Extracted records
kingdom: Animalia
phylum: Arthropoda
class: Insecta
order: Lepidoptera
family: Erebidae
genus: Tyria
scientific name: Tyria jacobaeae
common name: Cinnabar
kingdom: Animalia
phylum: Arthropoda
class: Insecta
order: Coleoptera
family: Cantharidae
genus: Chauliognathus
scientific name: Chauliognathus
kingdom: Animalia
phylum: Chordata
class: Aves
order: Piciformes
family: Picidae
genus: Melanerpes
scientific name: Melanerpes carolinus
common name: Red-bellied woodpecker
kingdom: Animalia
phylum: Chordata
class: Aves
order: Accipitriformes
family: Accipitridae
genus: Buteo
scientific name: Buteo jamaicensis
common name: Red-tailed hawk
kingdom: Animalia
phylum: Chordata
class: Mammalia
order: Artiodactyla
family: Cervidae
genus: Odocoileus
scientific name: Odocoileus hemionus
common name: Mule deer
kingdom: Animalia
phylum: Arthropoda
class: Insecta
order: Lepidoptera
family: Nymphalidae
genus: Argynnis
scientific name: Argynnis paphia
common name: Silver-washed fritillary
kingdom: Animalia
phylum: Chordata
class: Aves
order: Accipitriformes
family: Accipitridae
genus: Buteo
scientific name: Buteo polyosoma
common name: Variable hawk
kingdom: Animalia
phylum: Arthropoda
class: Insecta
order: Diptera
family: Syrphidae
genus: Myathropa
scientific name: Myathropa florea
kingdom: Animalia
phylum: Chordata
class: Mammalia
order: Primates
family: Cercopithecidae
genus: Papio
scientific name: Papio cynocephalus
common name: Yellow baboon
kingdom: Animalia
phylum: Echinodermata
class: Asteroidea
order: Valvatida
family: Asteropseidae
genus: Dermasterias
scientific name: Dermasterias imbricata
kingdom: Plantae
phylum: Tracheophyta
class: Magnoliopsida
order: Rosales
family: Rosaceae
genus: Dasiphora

**Given problem:** Turn the lines of this listing into a numbered list, leaving out any blank lines.

**Full answer:**
1. kingdom: Animalia
2. phylum: Arthropoda
3. class: Insecta
4. order: Lepidoptera
5. family: Erebidae
6. genus: Tyria
7. scientific name: Tyria jacobaeae
8. common name: Cinnabar
9. kingdom: Animalia
10. phylum: Arthropoda
11. class: Insecta
12. order: Coleoptera
13. family: Cantharidae
14. genus: Chauliognathus
15. scientific name: Chauliognathus
16. kingdom: Animalia
17. phylum: Chordata
18. class: Aves
19. order: Piciformes
20. family: Picidae
21. genus: Melanerpes
22. scientific name: Melanerpes carolinus
23. common name: Red-bellied woodpecker
24. kingdom: Animalia
25. phylum: Chordata
26. class: Aves
27. order: Accipitriformes
28. family: Accipitridae
29. genus: Buteo
30. scientific name: Buteo jamaicensis
31. common name: Red-tailed hawk
32. kingdom: Animalia
33. phylum: Chordata
34. class: Mammalia
35. order: Artiodactyla
36. family: Cervidae
37. genus: Odocoileus
38. scientific name: Odocoileus hemionus
39. common name: Mule deer
40. kingdom: Animalia
41. phylum: Arthropoda
42. class: Insecta
43. order: Lepidoptera
44. family: Nymphalidae
45. genus: Argynnis
46. scientific name: Argynnis paphia
47. common name: Silver-washed fritillary
48. kingdom: Animalia
49. phylum: Chordata
50. class: Aves
51. order: Accipitriformes
52. family: Accipitridae
53. genus: Buteo
54. scientific name: Buteo polyosoma
55. common name: Variable hawk
56. kingdom: Animalia
57. phylum: Arthropoda
58. class: Insecta
59. order: Diptera
60. family: Syrphidae
61. genus: Myathropa
62. scientific name: Myathropa florea
63. kingdom: Animalia
64. phylum: Chordata
65. class: Mammalia
66. order: Primates
67. family: Cercopithecidae
68. genus: Papio
69. scientific name: Papio cynocephalus
70. common name: Yellow baboon
71. kingdom: Animalia
72. phylum: Echinodermata
73. class: Asteroidea
74. order: Valvatida
75. family: Asteropseidae
76. genus: Dermasterias
77. scientific name: Dermasterias imbricata
78. kingdom: Plantae
79. phylum: Tracheophyta
80. class: Magnoliopsida
81. order: Rosales
82. family: Rosaceae
83. genus: Dasiphora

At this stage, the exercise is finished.